## Exercise input

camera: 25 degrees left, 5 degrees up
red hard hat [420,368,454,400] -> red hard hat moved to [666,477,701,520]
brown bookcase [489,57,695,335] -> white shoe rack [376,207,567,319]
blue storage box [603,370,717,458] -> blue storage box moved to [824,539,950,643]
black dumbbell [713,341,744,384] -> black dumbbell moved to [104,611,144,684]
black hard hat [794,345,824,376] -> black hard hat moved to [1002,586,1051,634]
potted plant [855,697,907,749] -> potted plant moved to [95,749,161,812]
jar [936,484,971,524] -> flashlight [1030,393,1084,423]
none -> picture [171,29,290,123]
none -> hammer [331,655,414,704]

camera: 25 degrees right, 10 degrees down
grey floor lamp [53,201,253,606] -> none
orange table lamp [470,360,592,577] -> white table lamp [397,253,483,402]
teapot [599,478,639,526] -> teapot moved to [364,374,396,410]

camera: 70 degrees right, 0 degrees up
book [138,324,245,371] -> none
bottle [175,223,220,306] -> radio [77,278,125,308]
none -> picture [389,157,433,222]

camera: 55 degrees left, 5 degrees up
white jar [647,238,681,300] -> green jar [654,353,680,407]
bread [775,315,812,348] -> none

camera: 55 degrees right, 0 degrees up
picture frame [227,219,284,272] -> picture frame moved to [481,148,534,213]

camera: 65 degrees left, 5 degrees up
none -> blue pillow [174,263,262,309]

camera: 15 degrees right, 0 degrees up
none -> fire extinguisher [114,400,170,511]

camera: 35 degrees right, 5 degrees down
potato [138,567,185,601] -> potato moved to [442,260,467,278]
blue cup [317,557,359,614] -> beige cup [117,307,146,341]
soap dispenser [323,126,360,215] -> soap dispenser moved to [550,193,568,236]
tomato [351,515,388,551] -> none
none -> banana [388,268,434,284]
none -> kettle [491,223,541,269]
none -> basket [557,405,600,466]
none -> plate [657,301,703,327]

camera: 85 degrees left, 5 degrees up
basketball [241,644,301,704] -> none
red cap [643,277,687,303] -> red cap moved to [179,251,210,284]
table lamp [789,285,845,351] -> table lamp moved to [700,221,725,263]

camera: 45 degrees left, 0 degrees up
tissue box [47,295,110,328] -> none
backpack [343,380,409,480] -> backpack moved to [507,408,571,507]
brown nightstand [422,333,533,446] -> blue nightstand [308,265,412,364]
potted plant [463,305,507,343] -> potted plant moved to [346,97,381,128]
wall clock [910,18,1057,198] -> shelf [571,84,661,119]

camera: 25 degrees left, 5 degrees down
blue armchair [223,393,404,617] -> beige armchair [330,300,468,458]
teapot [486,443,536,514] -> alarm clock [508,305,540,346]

## Description of the task
Nothing but a number should be given: the count of lines in the data above with the word "beige".

## Solution
2